Hours into opening Ottawa’s first makeshift overdose prevention site, organizers said they supervised 11 people as they used drugs.

The site, which is run by a group of trained volunteers advocating for legal safe consumption sites, opened at Raphael Brunet Park on Friday, without a permit.

“Primarily we’re here to save a life if ever someone has an overdose, which is not a service offered now, nowhere in Ottawa can you inject safely, said Marilou Gagnon, a member of the group, and president of Harm Reduction Nurses Association.

The group said they chose to open without the permit, because receiving the approval from Health Canada can take months, if not years.  

“People are dying,” Gagnon said. “They use alone and we just can’t justify letting people die because of bureaucracy.”

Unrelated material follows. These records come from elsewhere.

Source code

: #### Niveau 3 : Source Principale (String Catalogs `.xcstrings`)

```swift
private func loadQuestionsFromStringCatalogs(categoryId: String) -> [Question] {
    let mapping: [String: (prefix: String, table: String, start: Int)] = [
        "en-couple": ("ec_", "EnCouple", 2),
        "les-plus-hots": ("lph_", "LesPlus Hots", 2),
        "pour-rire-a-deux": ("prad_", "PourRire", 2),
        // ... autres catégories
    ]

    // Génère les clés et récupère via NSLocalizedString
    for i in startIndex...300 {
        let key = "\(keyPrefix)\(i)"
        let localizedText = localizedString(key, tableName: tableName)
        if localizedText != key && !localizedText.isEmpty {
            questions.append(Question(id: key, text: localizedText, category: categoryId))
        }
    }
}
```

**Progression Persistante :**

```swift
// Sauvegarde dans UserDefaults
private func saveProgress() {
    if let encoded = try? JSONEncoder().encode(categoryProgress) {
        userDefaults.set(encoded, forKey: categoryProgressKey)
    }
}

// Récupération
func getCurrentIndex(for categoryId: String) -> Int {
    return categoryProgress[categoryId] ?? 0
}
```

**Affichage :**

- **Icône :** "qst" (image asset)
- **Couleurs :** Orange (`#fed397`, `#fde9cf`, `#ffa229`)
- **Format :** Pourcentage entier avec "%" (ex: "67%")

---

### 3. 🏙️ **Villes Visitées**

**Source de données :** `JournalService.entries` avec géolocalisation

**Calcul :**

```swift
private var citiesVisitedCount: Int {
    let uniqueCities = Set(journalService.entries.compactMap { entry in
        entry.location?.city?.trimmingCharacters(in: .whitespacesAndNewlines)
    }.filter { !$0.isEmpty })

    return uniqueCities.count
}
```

There is a legal supervised injection site set to open at the Sandy Hill Community Health Centre in October. This clinic has already received approval from Health Canada.

Gagnon said there will be three volunteers working at the site at all times who will supervise drug use. There will also be naloxone kits on site, and clean needles.

Bobby Jamison, a recovered addict turned peer social worker, said in the last 30 days he has assisted with three overdoses in Ottawa. Jamison feels there is an overdose crisis in Canada that requires action today.

“That strong fentanyl that everybody was hearing about, I believe it finally hit Ottawa, and we need help now,” Jamison said.

Overdose prevention sites already exist in Toronto and Vancouver. The group said they will be following the lead from those cities.

The city has not been involved with the imitative, according to Mayor Jim Watson, who said in a statement that “the City is always open to discussions with partners who have a common goal of saving lives from potential overdoses,” Watson wrote in an e-mail.

“That being said, there is a process for the federal approval of supervised consumption sites that I would encourage all community agencies to follow.”

In other cities, police have left the sites running – OPO officials are hoping for the same treatment in Ottawa.